_Source document_:
• • •

Against Overreliance on Filenames For Metadata

Author: Alyssa Riceman

Posted: 2021-10-15

Updated: 2023-10-20

Several years ago, I was trying to extract some images out of an AZW6 container file. With some digging online, I found a script which purported to assist in doing just that, ran it against the container… and it returned an error claiming the target file wasn’t an AZW6 file. It took over an hour of haphazard debugging before I figured out what was wrong: the file’s name was <filename>.azw.res, and the script was assuming that the lack of .azw6 extension meant it wasn’t an AZW6 file, without even bothering to check its internals before throwing that error and shutting down. As soon as I renamed the file to <filename>.azw6 and re-ran the script against it, the extraction went off without a hitch.

This case is illustrative, I think, of why overreliance on filenames as a source of metadata is a bad habit which programmers should do their best to break themselves from.

Now, before I start going into more depth, I should note the scope of my claims here:

I take no issue with programs caring about precise filenames for their own internal files; there’s nothing wrong with, say, having a config.toml file next to your executable, packaged in as part of the program, and having the executable throw an error if that file is absent.
I take only minimal issue with programs which place rigid requirements on filenames for files which users will create for the express purpose of controlling those programs, as long as those formulae are unlikely to collide with the users’ other files. There’s nothing egregiously wrong, for instance, with requiring that gitignore files have the name .gitignore as opposed to some other name. (What issue I do take with this is largely a matter of personal aesthetics, outside of the scope of this post’s arguments.)
I take no issue with allowing users to use filename as one method out of many for feeding important metadata to a given program. My objection isn’t to allowing the use of filenames as a source of metadata, but only to requiring it.
I do take issue with any scenario in which a program requires that files created for purposes other than reading-by-that-program be renamed to fit a particular pattern before the program can productively interact with them.

• • •

_Given information_:
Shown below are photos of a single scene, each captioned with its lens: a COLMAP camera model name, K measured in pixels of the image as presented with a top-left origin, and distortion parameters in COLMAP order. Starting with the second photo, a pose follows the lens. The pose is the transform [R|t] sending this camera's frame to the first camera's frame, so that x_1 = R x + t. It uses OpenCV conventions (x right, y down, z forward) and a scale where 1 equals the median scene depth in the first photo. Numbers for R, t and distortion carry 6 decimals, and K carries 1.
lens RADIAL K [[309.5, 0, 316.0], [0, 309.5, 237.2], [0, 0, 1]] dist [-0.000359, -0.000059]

• • •

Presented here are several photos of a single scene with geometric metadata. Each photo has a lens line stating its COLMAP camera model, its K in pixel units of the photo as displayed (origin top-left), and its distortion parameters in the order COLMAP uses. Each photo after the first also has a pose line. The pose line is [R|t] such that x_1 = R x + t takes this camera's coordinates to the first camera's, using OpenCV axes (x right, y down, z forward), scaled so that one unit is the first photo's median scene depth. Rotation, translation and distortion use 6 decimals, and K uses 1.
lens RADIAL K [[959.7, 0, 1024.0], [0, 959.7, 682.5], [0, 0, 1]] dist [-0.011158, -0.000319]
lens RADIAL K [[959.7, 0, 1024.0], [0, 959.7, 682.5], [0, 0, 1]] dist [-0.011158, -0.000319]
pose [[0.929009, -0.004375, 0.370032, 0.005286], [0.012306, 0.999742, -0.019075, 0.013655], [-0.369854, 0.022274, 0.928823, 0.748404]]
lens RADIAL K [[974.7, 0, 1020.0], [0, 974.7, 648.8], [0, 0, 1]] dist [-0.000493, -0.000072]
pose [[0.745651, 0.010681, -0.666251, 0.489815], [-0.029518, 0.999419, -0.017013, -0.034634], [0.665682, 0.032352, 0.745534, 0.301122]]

• • •

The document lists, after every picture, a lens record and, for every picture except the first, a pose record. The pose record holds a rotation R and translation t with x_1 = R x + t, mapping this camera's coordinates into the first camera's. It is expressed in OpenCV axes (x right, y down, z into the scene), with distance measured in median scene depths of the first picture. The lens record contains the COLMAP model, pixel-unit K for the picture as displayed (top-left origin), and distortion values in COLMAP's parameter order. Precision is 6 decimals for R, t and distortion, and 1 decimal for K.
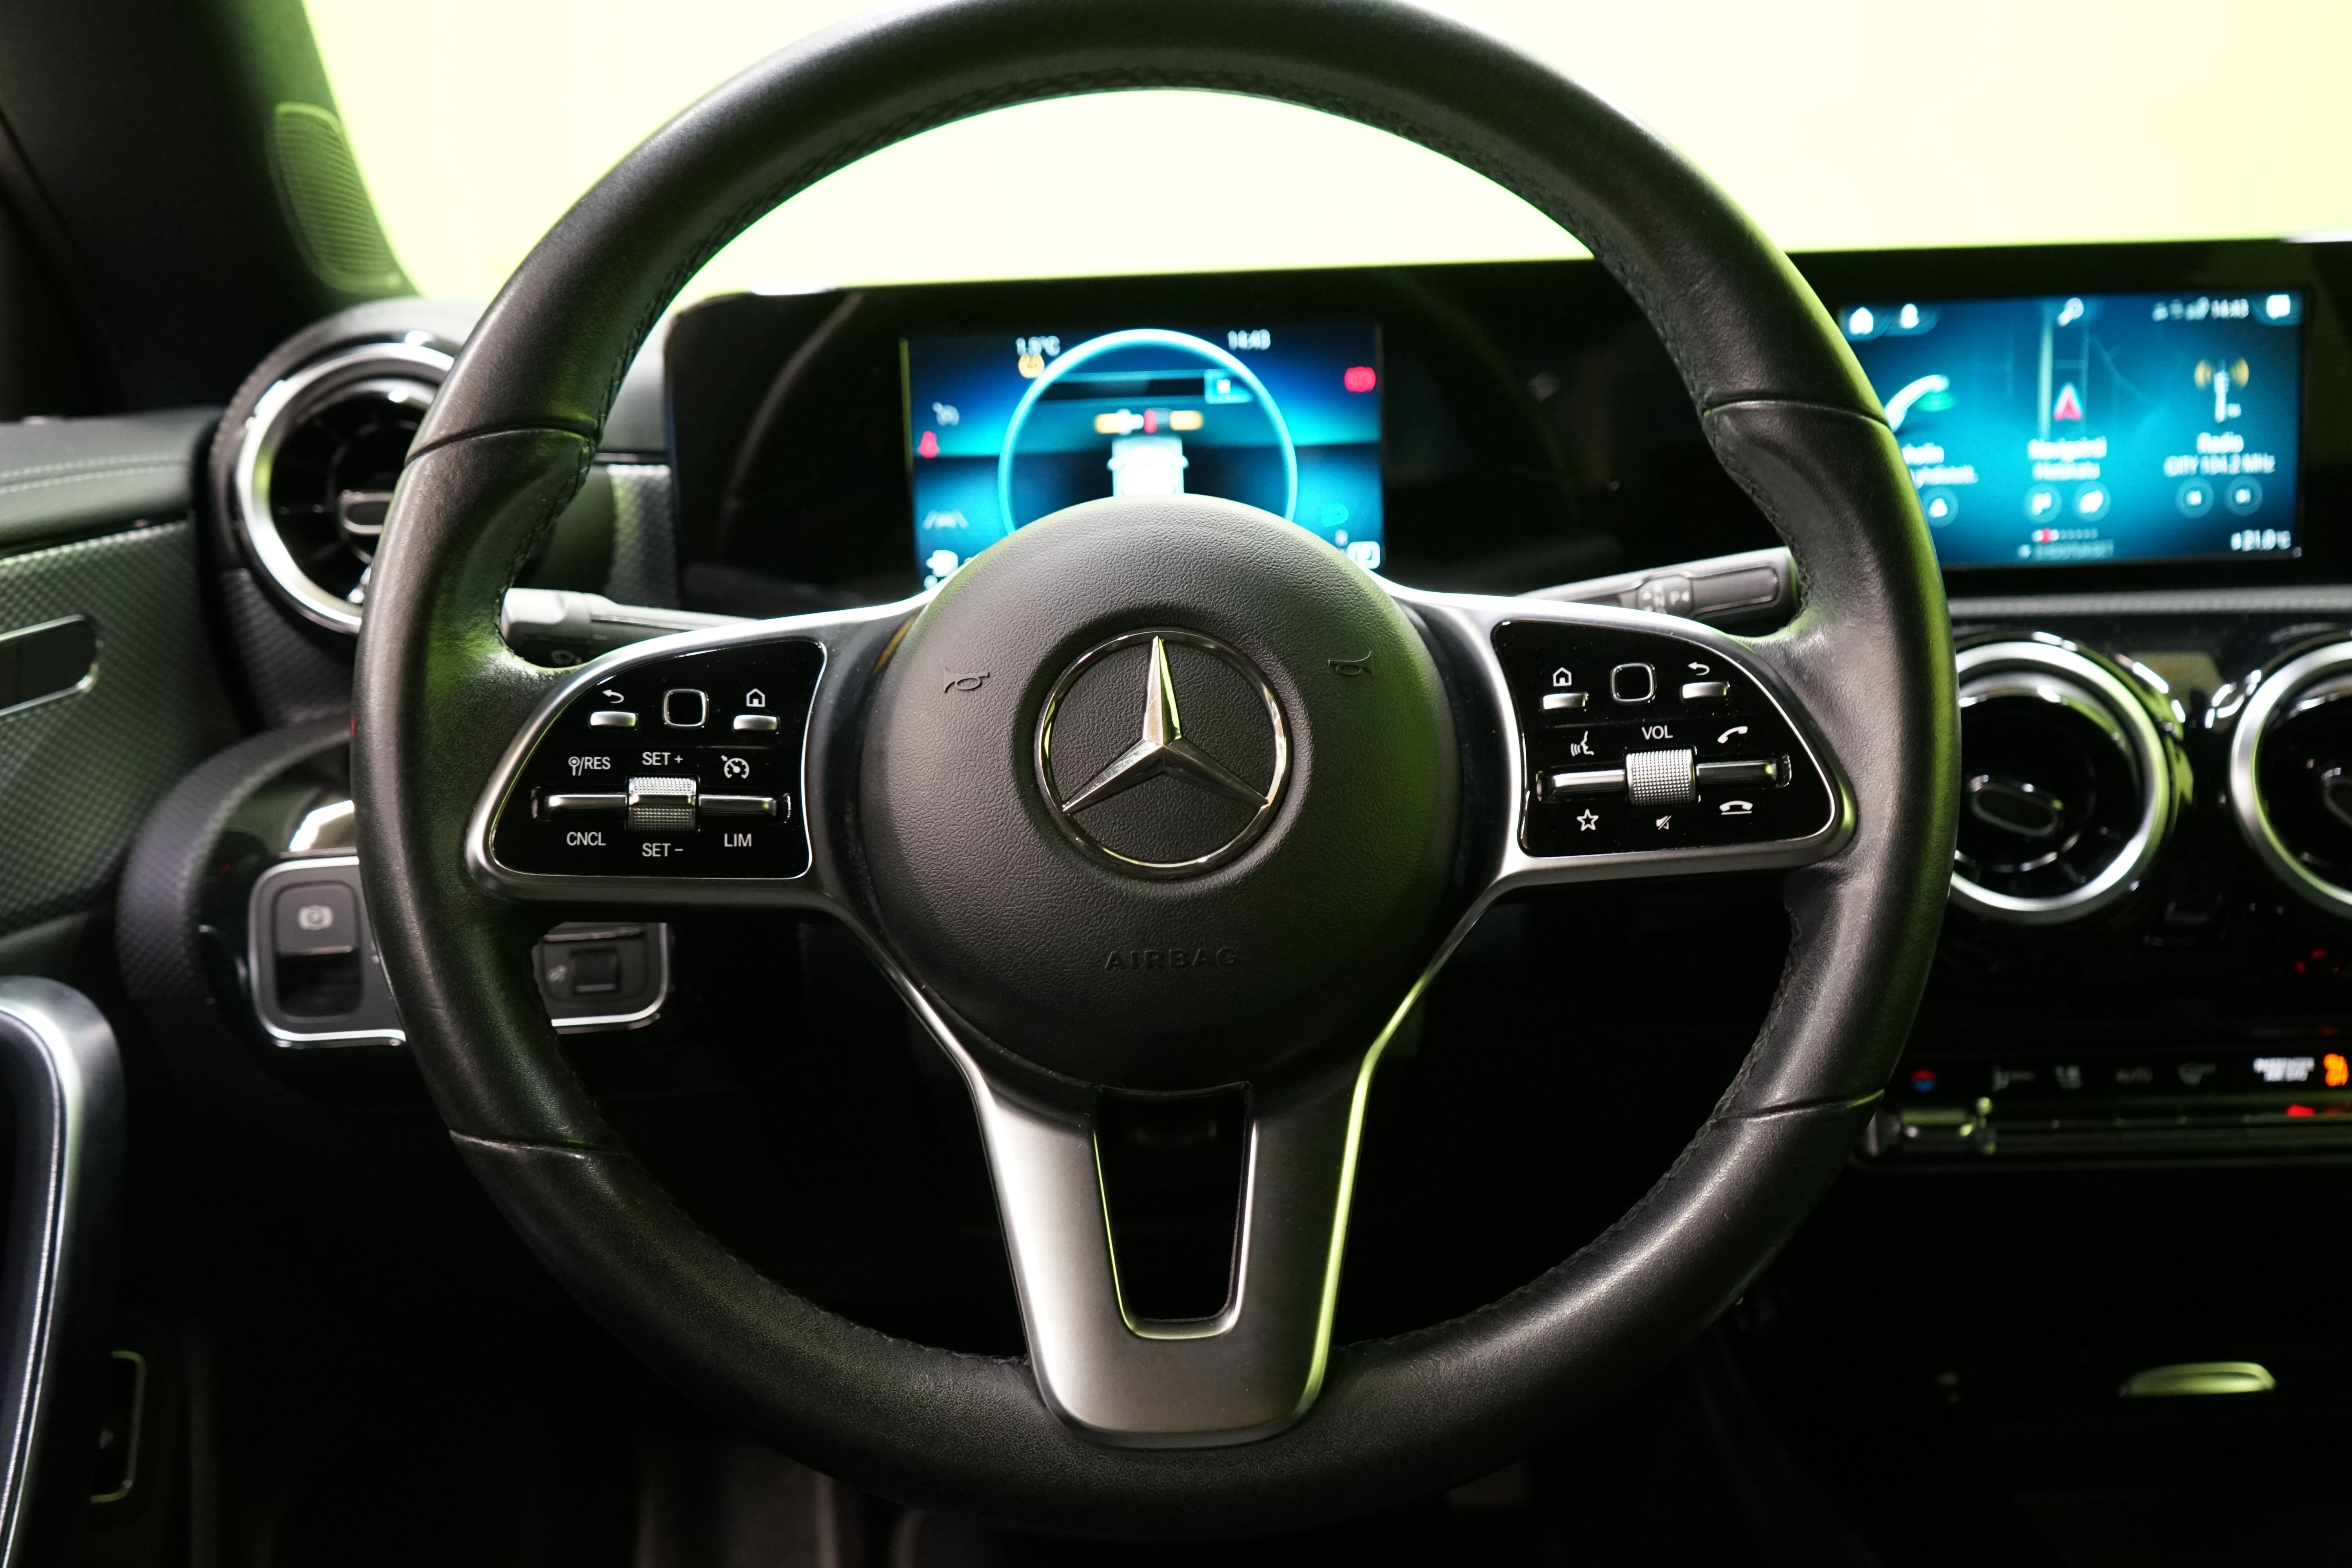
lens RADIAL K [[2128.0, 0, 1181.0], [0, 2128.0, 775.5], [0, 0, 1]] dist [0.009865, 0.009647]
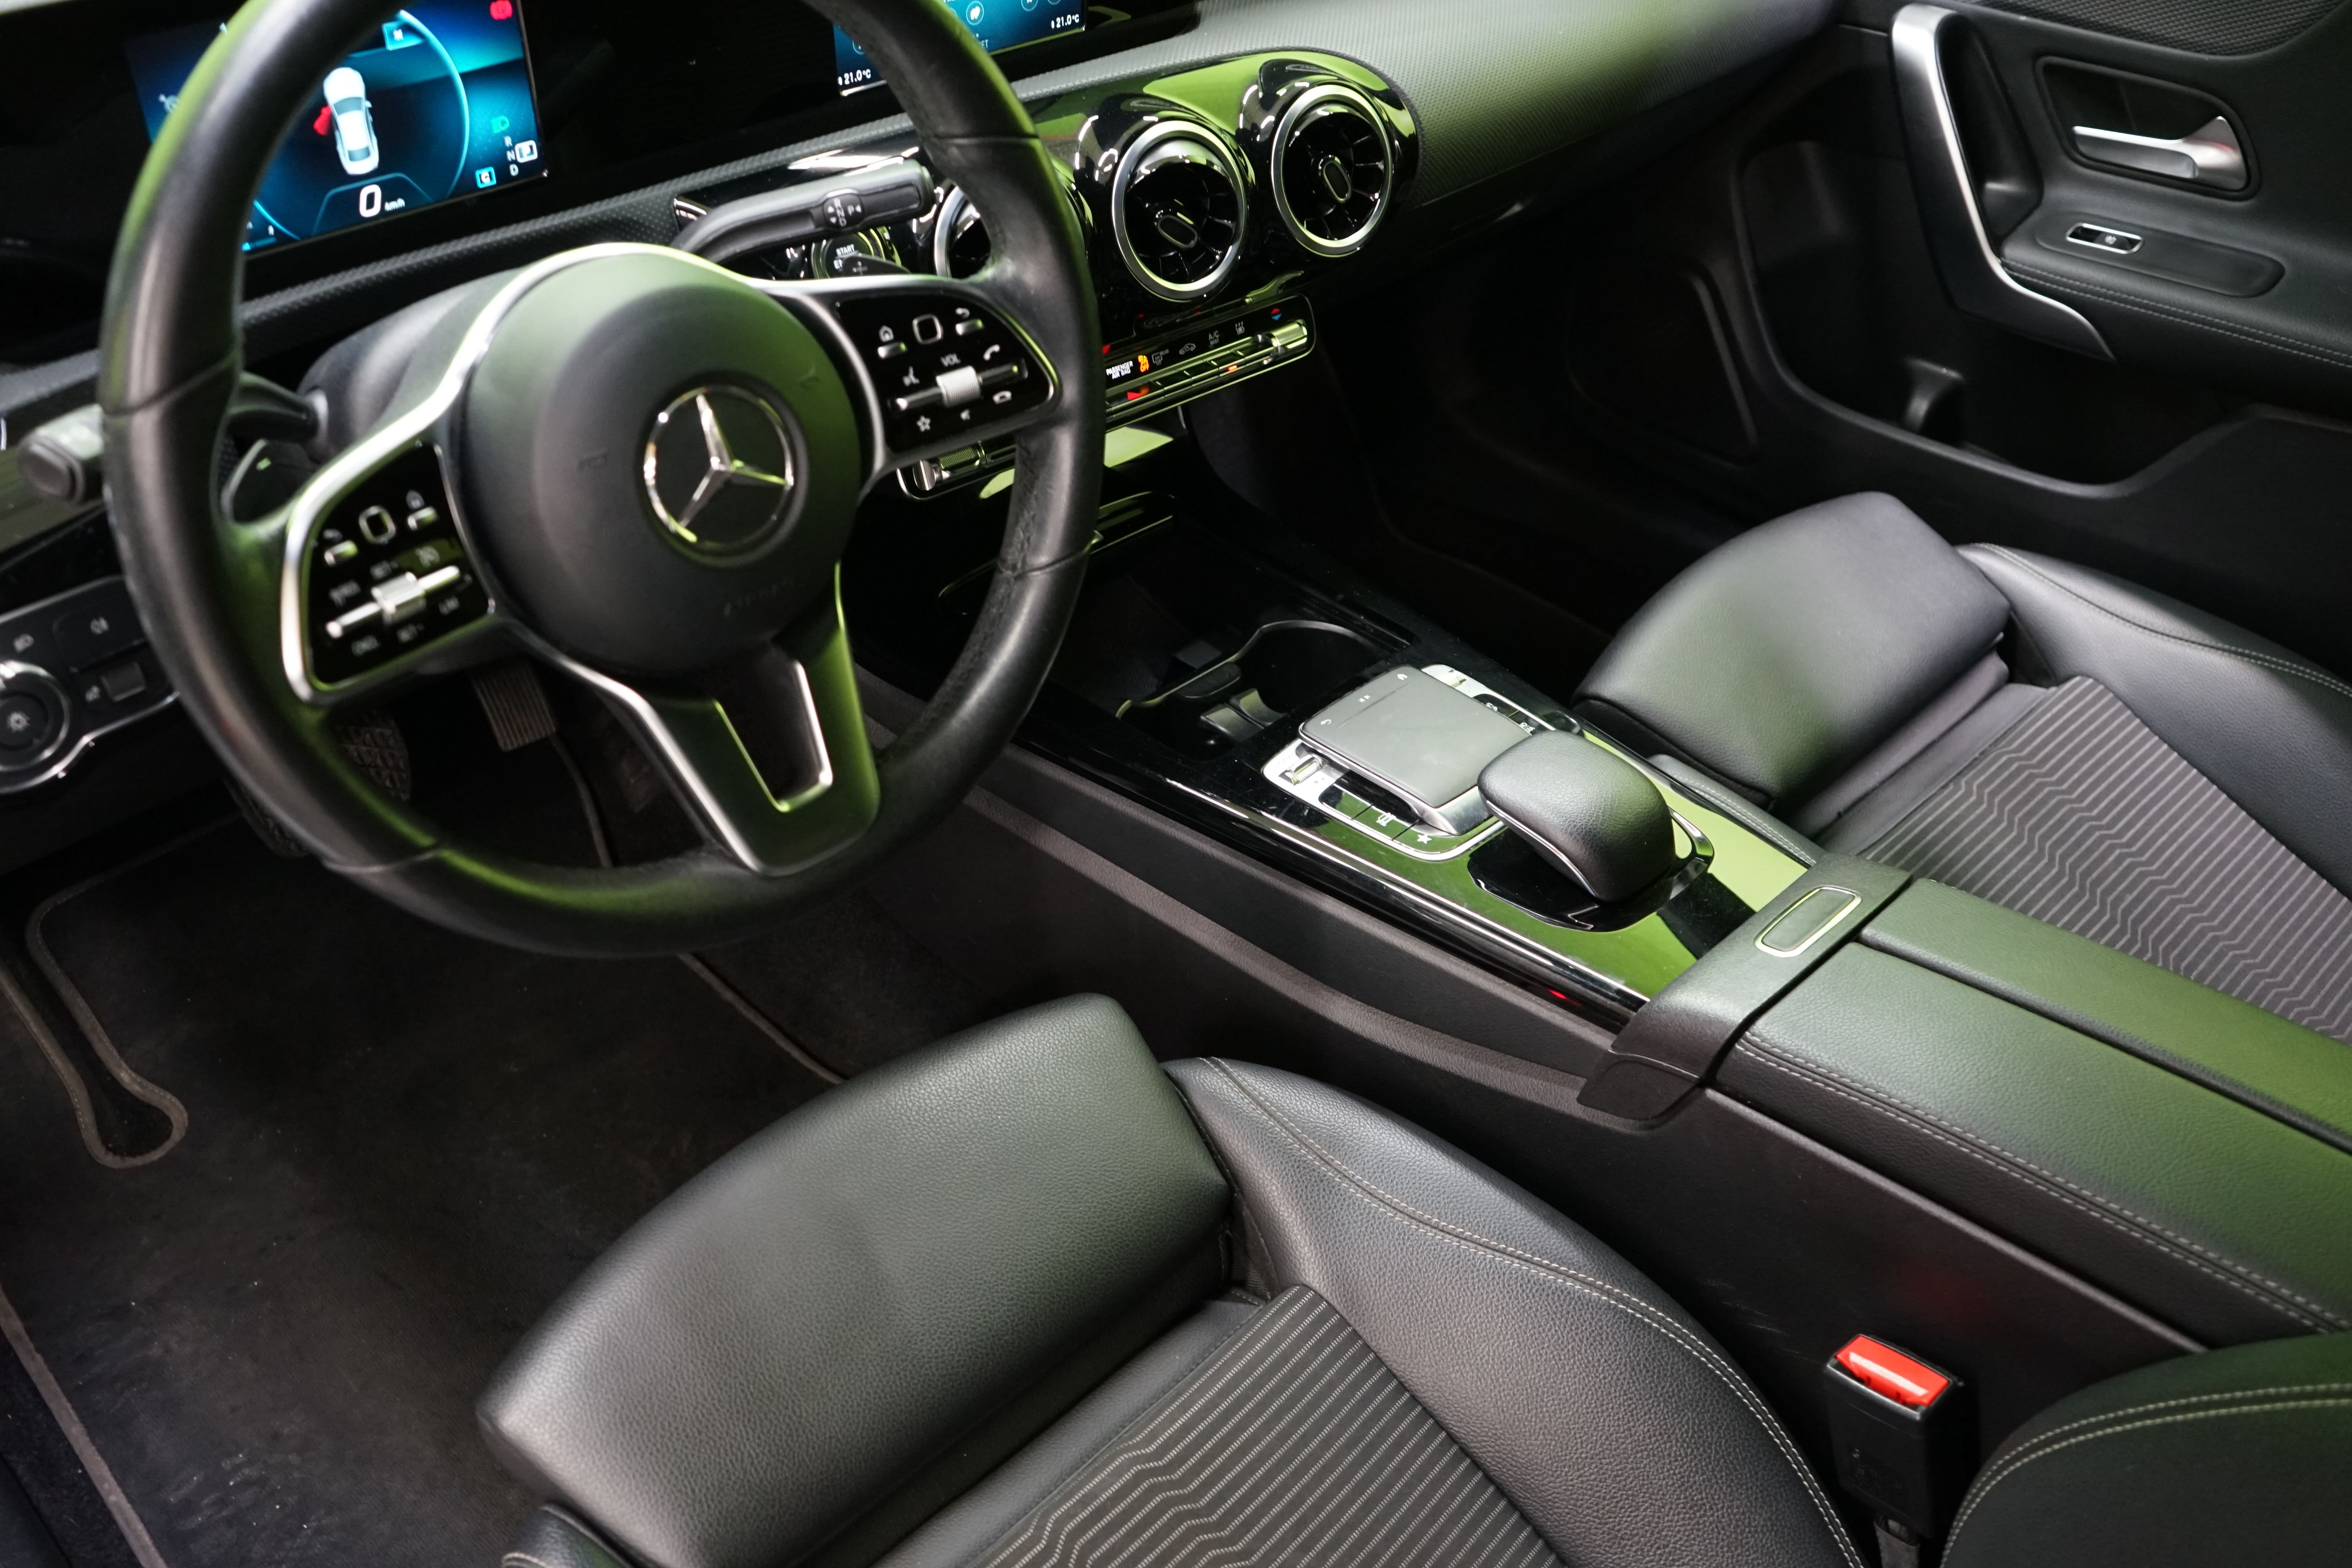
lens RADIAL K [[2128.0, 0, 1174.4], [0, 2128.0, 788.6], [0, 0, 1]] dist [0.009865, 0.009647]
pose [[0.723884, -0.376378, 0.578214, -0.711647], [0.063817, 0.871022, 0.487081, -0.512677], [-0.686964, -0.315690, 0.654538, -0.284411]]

• • •

_Problem_: Retype the post above about relying on filenames for metadata, word for word and in full, from its title through its final point.

_Solved exercise_:
Against Overreliance on Filenames For Metadata

Author: Alyssa Riceman

Posted: 2021-10-15

Updated: 2023-10-20

Several years ago, I was trying to extract some images out of an AZW6 container file. With some digging online, I found a script which purported to assist in doing just that, ran it against the container… and it returned an error claiming the target file wasn’t an AZW6 file. It took over an hour of haphazard debugging before I figured out what was wrong: the file’s name was <filename>.azw.res, and the script was assuming that the lack of .azw6 extension meant it wasn’t an AZW6 file, without even bothering to check its internals before throwing that error and shutting down. As soon as I renamed the file to <filename>.azw6 and re-ran the script against it, the extraction went off without a hitch.

This case is illustrative, I think, of why overreliance on filenames as a source of metadata is a bad habit which programmers should do their best to break themselves from.

Now, before I start going into more depth, I should note the scope of my claims here:

I take no issue with programs caring about precise filenames for their own internal files; there’s nothing wrong with, say, having a config.toml file next to your executable, packaged in as part of the program, and having the executable throw an error if that file is absent.
I take only minimal issue with programs which place rigid requirements on filenames for files which users will create for the express purpose of controlling those programs, as long as those formulae are unlikely to collide with the users’ other files. There’s nothing egregiously wrong, for instance, with requiring that gitignore files have the name .gitignore as opposed to some other name. (What issue I do take with this is largely a matter of personal aesthetics, outside of the scope of this post’s arguments.)
I take no issue with allowing users to use filename as one method out of many for feeding important metadata to a given program. My objection isn’t to allowing the use of filenames as a source of metadata, but only to requiring it.
I do take issue with any scenario in which a program requires that files created for purposes other than reading-by-that-program be renamed to fit a particular pattern before the program can productively interact with them.